The difference is significant
A statement that invariably appears in the published results of empirical studies comparing some property of two or more sets of numbers is that the difference is significant (if the difference is not significant, the paper is unlikely to be published). Here, the use of the word significant is the shortened form of the term statistically significant.
It is possible that two sets of measurements just so happen to have, for instance, the same/different mean value. Statistical significance is an estimate of the likelihood that an observed result is unlikely to have occurred by chance. The mechanics of calculating a numeric value for statistical significance can be complicated; the commonly seen p-value applies to a particular kind of statistical significance.
The fact that a difference is unlikely to have occurred by chance does not mean that the magnitude of the difference is of any practical use, or of any theoretical interest.
How large must a difference be to make it of practical use?
When I was in the business of selling code optimization tools for microcomputer software, a speed/code size improvement of at least 10% was needed before a worthwhile number of people were likely to pay for the software (a few would pay for less, and a few wanted more improvements before they would pay). I would not be surprised to find that very different percentages were applicable in other developer ecosystems.
In software engineering research papers, presentation of the practical use of work is often nothing more than a marketing pitch by the authors, not a list of estimated usefulness for different software ecosystems.
These days the presentation of material in empirical software engineering papers is often organized around a series of research questions, e.g., “How does X vary across projects?”, “Does the presence of X significantly impact the issue resolution time?”. One or more of these research questions are pitched as having practical relevance, and the statistical significance of the results is presented as vindication of this claimed relevance. Getting a paper published requires that those asked to review agree that the questions it asks and answers are interesting.
This method of paper organization and presentation is not unique to researchers in software engineering. To attract funding, all researchers need to actively promote the value of their wares.

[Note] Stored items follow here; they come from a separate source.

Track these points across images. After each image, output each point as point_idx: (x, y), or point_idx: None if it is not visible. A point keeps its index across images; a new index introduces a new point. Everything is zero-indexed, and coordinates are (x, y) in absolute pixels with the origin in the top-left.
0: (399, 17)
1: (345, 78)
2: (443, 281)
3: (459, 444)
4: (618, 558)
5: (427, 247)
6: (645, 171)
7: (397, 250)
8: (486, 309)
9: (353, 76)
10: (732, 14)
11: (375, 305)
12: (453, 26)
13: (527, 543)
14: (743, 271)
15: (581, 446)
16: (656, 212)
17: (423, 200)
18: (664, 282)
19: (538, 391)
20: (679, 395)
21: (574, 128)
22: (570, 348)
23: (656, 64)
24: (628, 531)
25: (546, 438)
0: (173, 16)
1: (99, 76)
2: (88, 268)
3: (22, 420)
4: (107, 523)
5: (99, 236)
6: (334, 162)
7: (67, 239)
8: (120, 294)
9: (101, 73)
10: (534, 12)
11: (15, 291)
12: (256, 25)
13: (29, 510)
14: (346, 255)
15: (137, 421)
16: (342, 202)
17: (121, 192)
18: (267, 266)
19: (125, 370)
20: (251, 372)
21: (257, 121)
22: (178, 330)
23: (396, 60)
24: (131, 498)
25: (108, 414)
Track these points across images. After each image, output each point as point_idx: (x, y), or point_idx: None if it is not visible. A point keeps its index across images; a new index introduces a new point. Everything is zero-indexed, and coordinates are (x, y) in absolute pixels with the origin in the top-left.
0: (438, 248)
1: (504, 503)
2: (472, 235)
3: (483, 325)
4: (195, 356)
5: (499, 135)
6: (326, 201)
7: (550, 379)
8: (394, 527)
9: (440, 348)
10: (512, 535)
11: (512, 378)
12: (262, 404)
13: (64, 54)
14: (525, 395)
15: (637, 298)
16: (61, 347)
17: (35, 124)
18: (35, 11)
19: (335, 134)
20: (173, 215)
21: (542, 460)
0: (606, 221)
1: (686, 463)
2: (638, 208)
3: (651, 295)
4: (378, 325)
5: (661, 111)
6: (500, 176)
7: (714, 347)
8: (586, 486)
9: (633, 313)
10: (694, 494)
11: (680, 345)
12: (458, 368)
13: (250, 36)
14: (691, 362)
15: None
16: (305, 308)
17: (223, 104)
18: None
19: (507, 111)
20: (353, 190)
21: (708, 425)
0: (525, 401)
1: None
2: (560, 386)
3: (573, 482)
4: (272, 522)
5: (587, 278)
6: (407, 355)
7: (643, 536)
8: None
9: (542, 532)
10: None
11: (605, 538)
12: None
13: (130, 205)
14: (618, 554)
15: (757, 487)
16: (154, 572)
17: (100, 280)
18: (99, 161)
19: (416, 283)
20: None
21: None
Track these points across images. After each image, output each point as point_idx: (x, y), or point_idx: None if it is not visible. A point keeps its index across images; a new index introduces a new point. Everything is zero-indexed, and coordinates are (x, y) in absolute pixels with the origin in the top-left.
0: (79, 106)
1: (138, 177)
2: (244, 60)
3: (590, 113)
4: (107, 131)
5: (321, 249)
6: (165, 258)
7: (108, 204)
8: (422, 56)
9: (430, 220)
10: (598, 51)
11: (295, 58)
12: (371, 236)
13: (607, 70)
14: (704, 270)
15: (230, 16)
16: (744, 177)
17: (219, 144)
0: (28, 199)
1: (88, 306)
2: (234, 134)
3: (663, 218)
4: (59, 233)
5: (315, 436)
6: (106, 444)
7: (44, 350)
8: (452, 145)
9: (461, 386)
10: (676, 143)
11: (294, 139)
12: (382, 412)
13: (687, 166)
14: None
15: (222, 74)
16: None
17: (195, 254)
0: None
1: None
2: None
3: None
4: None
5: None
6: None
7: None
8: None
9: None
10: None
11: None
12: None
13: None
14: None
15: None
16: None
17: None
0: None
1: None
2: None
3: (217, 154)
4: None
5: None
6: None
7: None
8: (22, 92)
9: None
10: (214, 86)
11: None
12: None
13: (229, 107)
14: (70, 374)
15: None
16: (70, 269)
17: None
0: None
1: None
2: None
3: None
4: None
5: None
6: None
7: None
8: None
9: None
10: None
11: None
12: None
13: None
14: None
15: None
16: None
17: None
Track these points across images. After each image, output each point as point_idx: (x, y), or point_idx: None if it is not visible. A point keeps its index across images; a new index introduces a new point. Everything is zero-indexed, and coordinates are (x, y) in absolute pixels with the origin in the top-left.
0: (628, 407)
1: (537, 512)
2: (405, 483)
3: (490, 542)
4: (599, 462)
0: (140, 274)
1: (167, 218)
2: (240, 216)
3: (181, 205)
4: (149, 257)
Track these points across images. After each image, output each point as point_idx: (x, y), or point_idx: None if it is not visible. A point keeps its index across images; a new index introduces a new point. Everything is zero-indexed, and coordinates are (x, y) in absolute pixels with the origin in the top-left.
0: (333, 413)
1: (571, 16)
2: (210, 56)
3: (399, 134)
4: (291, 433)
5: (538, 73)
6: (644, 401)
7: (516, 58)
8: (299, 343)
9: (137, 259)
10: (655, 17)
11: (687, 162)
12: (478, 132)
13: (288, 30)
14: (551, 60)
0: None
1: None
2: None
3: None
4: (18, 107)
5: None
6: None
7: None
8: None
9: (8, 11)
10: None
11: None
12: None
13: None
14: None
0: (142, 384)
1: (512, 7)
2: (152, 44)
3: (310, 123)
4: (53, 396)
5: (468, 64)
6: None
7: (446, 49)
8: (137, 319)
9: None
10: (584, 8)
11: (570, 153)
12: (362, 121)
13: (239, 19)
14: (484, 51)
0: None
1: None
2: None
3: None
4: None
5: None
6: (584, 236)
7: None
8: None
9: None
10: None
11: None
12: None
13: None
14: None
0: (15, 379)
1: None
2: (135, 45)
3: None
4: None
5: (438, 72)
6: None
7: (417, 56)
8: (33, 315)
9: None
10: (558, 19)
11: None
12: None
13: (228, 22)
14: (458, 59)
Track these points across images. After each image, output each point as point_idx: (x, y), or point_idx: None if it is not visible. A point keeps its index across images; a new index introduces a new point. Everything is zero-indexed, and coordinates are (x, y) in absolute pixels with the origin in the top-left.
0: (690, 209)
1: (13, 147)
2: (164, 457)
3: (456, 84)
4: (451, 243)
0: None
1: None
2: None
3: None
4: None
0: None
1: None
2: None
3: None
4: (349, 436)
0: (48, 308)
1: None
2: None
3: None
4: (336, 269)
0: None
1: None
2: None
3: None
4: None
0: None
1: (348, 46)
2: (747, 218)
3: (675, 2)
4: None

The problem I have with software engineering papers is the widespread use of simplistic techniques (e.g., a Wilcoxon signed-rank test to check the significance of the difference between the means of two samples), and reporting little more than p-value significance; yes, included plots may sometimes be visually appealing, but other times just confused.
If researchers fitted regression models to their data, it becomes possible to estimate the contribution made by each of the attributes measured to the observed behavior. Surprisingly often, the size of the contribution is relatively small, while still being statistically significant.
By not building regression models, software researchers are cluttering up the list of known statistically significant behaviors with findings about factors whose small actual contribution makes it unlikely that they will be of practical interest.